Natural disaster films are always popular: earthquakes, volcanoes, tornadoes, hurricanes, wildfires and tidal waves can all really ruin your day and fling your cows about the joint. These are particularly beloved of anyone making really apocalyptic disaster films, such as 2012 or The Day After Tomorrow.

The Day After Tomorrow: the dreariest apocalypse ever imagined by man

But even notwithstanding the fact that human beings are largely powerless to contain the fury of nature anyway, these films like to really rub it in by blaming us anyway. Environmentalism is usually the leading boot that gets stuck in when we're down and on fire, but greed and corruption can also be covered - often with a karmic alignment bent.
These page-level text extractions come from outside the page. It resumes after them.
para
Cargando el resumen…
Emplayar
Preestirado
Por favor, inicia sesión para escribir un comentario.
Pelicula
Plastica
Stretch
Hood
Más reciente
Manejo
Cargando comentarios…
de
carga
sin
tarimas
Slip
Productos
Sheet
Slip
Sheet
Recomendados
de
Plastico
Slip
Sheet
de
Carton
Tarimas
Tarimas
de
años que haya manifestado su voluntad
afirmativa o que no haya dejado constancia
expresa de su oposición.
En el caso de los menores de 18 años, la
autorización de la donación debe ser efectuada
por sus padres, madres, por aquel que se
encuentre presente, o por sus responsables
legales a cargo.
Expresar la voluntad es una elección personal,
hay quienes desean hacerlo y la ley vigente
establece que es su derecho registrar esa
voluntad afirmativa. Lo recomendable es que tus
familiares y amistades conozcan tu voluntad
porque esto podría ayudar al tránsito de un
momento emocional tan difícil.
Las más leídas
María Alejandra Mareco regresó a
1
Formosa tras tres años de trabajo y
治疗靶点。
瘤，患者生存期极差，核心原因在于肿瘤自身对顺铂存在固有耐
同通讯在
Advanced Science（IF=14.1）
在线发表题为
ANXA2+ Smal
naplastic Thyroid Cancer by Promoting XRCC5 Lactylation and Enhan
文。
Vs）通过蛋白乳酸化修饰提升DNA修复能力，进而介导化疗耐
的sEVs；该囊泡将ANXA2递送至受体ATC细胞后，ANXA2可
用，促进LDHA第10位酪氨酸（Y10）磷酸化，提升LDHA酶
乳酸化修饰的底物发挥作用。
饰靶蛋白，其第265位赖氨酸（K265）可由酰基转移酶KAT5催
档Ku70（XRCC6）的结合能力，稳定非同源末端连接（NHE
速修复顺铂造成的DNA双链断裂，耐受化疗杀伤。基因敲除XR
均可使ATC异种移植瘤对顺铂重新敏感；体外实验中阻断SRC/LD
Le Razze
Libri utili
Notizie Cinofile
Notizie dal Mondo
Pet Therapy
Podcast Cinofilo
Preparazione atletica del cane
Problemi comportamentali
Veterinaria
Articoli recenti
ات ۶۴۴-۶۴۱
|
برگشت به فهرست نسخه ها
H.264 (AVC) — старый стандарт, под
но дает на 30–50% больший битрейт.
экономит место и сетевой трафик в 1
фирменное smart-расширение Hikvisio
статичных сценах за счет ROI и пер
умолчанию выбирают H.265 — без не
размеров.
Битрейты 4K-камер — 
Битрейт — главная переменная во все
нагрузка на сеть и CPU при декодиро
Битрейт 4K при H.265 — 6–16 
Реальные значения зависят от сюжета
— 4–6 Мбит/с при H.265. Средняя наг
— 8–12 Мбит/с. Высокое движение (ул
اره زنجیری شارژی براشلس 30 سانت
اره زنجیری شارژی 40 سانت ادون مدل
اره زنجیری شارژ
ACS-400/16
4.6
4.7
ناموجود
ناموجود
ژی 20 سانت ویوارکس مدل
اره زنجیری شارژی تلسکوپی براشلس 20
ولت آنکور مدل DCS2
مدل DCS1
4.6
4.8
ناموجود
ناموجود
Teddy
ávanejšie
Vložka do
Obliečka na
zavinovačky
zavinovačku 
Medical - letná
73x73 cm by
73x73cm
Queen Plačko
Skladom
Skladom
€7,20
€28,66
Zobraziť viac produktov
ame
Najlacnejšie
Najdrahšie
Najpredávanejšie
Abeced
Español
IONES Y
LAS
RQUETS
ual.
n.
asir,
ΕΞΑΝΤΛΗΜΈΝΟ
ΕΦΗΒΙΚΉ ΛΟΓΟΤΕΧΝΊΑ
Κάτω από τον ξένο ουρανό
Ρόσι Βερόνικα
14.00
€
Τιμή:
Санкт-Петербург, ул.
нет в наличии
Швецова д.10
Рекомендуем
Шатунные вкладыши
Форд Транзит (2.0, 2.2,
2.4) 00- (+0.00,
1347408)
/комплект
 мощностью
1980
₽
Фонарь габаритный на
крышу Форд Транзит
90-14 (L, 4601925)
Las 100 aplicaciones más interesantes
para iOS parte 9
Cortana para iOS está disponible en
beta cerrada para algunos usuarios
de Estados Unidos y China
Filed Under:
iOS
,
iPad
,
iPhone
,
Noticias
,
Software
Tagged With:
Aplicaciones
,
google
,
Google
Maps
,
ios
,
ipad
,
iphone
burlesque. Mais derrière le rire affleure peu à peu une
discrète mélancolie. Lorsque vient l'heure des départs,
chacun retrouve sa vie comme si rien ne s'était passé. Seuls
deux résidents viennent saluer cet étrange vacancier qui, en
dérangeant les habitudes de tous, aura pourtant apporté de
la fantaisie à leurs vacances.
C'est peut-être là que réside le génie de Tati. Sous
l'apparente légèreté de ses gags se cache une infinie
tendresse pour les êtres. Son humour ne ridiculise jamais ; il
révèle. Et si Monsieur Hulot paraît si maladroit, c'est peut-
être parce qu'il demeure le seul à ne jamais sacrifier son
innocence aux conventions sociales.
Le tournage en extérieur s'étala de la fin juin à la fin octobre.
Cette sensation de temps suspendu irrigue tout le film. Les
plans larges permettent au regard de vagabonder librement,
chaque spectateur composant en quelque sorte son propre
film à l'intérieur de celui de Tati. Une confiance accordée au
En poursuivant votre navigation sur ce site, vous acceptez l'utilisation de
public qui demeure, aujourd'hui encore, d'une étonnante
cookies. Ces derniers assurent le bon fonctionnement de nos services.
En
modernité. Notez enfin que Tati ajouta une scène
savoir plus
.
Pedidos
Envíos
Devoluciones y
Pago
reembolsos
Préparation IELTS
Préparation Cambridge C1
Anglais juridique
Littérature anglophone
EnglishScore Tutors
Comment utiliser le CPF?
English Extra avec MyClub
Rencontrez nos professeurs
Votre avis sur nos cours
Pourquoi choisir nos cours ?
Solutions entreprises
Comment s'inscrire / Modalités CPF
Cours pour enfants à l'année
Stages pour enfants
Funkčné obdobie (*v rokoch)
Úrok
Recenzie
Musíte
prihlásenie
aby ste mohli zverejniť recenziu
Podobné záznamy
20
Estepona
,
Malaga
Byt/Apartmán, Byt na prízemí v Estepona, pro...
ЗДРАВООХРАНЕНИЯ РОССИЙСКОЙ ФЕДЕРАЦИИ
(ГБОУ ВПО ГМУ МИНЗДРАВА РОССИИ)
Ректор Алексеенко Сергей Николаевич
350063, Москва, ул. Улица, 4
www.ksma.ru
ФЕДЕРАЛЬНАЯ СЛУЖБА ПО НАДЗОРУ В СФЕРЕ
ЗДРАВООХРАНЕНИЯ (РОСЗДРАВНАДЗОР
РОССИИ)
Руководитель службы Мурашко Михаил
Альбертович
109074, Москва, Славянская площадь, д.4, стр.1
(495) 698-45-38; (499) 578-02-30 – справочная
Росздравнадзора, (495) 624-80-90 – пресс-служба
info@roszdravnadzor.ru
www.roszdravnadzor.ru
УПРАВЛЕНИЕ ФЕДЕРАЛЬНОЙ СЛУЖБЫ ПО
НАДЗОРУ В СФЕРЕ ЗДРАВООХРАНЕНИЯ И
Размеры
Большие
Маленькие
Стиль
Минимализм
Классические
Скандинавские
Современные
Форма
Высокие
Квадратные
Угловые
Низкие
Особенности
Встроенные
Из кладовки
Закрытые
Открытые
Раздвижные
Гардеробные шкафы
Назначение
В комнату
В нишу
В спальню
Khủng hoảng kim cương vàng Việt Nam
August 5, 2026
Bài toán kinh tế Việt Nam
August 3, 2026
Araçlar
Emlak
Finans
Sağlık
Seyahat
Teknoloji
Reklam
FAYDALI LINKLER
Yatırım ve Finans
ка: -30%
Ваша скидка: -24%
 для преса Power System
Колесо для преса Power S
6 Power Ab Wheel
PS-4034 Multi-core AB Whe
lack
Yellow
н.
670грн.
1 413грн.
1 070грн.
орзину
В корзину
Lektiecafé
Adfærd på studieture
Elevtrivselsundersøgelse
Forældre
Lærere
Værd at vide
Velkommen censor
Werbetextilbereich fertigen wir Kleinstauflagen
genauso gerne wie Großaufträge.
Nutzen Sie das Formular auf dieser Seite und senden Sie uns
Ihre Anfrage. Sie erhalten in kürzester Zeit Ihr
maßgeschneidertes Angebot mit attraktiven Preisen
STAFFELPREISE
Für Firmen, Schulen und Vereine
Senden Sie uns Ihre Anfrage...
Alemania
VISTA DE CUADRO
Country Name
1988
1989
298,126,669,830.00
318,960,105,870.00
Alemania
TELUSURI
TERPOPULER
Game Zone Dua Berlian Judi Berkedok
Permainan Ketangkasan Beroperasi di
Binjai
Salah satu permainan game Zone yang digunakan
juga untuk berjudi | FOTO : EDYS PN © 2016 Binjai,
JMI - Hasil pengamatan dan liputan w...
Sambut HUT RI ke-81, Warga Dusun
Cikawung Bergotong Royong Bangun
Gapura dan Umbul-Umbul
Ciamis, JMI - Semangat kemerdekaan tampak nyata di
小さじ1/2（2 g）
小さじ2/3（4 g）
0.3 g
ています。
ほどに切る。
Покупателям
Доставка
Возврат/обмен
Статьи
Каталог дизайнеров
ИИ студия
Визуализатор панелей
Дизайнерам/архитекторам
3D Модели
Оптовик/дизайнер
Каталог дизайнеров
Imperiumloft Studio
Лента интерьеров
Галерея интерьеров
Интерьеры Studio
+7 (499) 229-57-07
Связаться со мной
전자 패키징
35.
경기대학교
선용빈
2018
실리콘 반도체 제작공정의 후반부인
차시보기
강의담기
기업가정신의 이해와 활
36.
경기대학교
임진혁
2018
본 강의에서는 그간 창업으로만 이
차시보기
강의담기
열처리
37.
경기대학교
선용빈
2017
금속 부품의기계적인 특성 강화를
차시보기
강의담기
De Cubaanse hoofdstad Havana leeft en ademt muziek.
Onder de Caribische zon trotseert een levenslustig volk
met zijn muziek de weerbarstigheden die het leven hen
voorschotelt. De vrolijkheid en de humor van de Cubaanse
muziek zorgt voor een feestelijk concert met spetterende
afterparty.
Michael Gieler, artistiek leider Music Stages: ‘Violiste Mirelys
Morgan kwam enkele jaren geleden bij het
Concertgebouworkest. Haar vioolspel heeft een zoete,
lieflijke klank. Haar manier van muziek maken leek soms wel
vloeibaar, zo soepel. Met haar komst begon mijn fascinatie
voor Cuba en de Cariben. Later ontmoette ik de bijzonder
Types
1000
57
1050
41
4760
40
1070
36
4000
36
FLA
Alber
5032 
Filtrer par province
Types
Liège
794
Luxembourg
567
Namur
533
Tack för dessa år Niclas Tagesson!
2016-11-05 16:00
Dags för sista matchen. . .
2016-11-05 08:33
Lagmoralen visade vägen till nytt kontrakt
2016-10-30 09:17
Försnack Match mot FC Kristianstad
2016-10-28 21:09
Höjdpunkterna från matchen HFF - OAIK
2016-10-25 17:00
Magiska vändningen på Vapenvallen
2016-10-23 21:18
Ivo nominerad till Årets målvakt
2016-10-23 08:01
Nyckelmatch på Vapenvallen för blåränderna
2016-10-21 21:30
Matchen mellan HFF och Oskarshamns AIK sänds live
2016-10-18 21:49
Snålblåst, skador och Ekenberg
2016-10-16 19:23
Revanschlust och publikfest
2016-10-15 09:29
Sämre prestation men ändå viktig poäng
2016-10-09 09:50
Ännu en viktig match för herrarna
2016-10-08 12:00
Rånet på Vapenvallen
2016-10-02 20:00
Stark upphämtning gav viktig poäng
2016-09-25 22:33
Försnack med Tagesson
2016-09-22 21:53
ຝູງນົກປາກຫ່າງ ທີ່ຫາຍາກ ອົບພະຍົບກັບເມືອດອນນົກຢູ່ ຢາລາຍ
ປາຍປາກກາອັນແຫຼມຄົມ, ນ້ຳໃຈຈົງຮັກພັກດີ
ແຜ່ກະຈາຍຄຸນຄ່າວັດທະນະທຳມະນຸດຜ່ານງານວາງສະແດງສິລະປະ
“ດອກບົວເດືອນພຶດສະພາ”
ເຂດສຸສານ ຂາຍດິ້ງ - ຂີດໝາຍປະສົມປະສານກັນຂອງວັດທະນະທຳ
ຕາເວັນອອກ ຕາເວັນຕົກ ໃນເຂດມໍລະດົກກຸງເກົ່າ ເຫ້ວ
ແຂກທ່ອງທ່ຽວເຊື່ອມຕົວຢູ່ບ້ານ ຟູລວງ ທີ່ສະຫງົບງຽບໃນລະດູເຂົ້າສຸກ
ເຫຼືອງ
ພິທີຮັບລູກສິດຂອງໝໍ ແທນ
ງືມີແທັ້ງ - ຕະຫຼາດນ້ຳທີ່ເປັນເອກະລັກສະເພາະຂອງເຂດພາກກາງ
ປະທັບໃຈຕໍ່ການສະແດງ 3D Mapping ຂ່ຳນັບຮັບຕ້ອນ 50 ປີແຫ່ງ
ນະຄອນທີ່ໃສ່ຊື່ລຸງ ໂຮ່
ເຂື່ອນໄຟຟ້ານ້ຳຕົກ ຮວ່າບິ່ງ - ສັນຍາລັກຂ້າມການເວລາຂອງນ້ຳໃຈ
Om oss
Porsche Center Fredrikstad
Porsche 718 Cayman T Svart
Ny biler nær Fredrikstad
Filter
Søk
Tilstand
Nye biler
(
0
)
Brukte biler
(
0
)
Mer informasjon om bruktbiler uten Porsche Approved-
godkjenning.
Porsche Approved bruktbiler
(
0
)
So if there's anything you can learn from natural disaster movies it is that you should always recycle, turn your TV off and not just leave it on standby and don't touch up kids.

SCIENCE-FICTION

Science fiction is something of a misnomer here, as these films actually deal with science FACT. However, the incidents of cosmic madness that these films depict unfolding are almost exclusively so cataclysmic that they haven't happened yet, or at least not for a sufficiently long time that humans have evolved sufficiently to make films about it with kick-ass special effects.

Deep Impact: possibly Morgan Freeman's fault

One particular device popular here is to make the President of the United States black. It gives films an other-worldly feel. It teaches us all that, while this can happen, it's statistically rare enough that it would be deeply counter-productive to invest too much emotional energy in worrying about it in your day-to-day life. However, then the damn fool Americans elected Barack Obama, which had the duel effects of effectively halving Morgan Freeman's earning power and also emphasising the fact that all bets are off.

What we can learn from these films is that when your number's up, you've had it. So keep smiling, carry an umbrella and come election day, always vote for middle class white males.

Now please, don't have nightmares. I almost invariably will, but there's no need for you to as well.